The Formal Charges (Indictment if felony, or Accusation if misdemeanor)
Whether or not a case is presented to a grand jury, a grand jury will decide whether to indict (formally charge) you if you are accused of a felony.
This will be made up of 16-23 randomly selected voters from the county where your case is heard. The jury will base its decision on the evidence from the district attorney and it will issue either:
- A “true bill” of indictment, which formally indicts you
- A “no bill” of indictment, in which case you will be released and the charges against you dropped
If your case is a misdemeanor, the prosecutor may opt not to take your case to the grand jury, and instead will file what is called an “accusation.” This is simply a formal charging document that the prosecutor files, stating that the prosecutor believes there to be probable cause for the case to proceed.
Arraignment (pleading guilty or not guilty)
The arraignment is held in either State Court or Superior Court. The judge will read the charges against you and you will be asked to enter either a guilty or not guilty plea.
For a not guilty plea, a trial date will be set and, providing bail has been granted, you are free to leave and return to court on the allotted date.
Accepting a sentence (i.e. “pleading guilty”) is the other option, and there are numerous types of them that will end up with the court sentencing you. To name a few, there are: negotiated guilty pleas, non-negotiated guilty pleas, “Alford pleas,” no contest pleas, First Offender pleas, Conditional Discharge pleas, diversion pleas, and “Stinson pleas” into an accountability court. If you decide to enter one of these pleas, the judge will hold a plea hearing to determine if you understand the rights you are giving up. The court will also determine the sentence.
Sometimes a “no contest” (also known as a “nolo” or “nolo contendere”) plea can be entered. This means that you will not contest the charges against you and will not attempt to prove your innocence or disprove your possible guilt. It generally leads to a conviction but may sometimes be used to avoid collateral consequences, such as license suspensions, or civil penalties.
Before the sentencing hearing, the court will usually investigate whether any mitigating circumstances help explain why the crime was committed.
At the sentencing hearing, your past criminal record will also be considered, as will any mitigating or aggravating circumstances.
With a “not guilty” plea, the case will usually proceed to trial. Before then (or at any stage of the process) the prosecutor may meet with your defense attorney for a plea bargain (negotiation) process.
Plea bargains can save everyone time and may be able to settle the case without a trial. They are often encouraged by judges as they lower the caseload for the courts. HOWEVER, if you want to fight your case, you should. You have a constitutional right to a jury trial, and using that right is the great almost-equalizer in our criminal justice system.
What is a court-supervised DUI treatment program in Georgia?
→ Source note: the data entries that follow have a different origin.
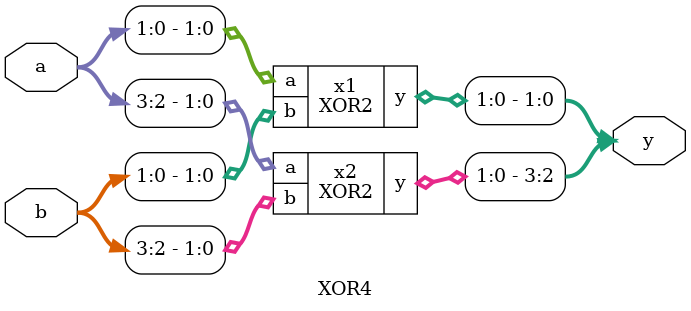
<source format=v>
module XOR(y,a,b);
output y;
input a,b;

wire p,q;
AND an(p,~a,b);
AND an2(q,a,~b);
or(y,p,q);

endmodule

module XOR2(y,a,b);
output [1:0]y;
input [1:0]a,b;

XOR x1(y[0],a[0],b[0]);
XOR x2(y[1],a[1],b[1]);
endmodule  

module XOR4(y,a,b);
output [3:0]y;
input [3:0]a,b;

XOR2 x1(y[1:0],a[1:0],b[1:0]);
XOR2 x2(y[3:2],a[3:2],b[3:2]);  

endmodule
</source>
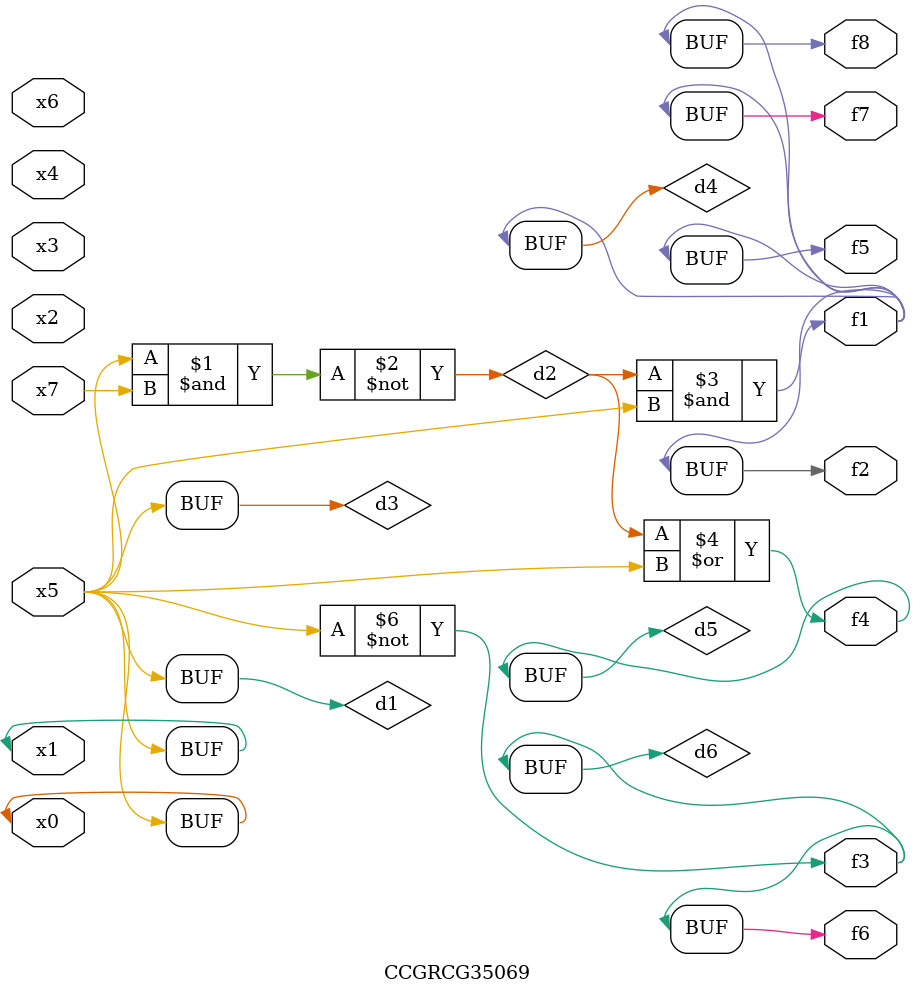
<source format=v>
module CCGRCG35069(
	input x0, x1, x2, x3, x4, x5, x6, x7,
	output f1, f2, f3, f4, f5, f6, f7, f8
);

	wire d1, d2, d3, d4, d5, d6;

	buf (d1, x0, x5);
	nand (d2, x5, x7);
	buf (d3, x0, x1);
	and (d4, d2, d3);
	or (d5, d2, d3);
	nor (d6, d1, d3);
	assign f1 = d4;
	assign f2 = d4;
	assign f3 = d6;
	assign f4 = d5;
	assign f5 = d4;
	assign f6 = d6;
	assign f7 = d4;
	assign f8 = d4;
endmodule

</source>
In Georgia, DUI court is often seen as a way to escape the most serious consequences of a DUI conviction.
During the plea-bargaining process, your lawyer may accept that DUI court is the best option for you if you have multiple drug or alcohol-related offenses on your record and require treatment. It is a term of probation to help you avoid excessive jail time.
While it can protect you from the harshest penalties, it is no easy ride. It may involve weekly court appearances, drug or alcohol testing, intensive counseling, and a fourth amendment waiver that allows DUI Court officials to access your home and vehicle.
You must remain 100 percent accountable during the program and cannot afford any slipups or you will face more time in class, more community service, or even more time in jail than if you had simply accepted the initial punishment upfront.
So, the bottom line is that you should only consider this option if you have discussed the alternatives thoroughly with your criminal defense lawyer, understand what will be expected of you, and are committed to completing the program successfully.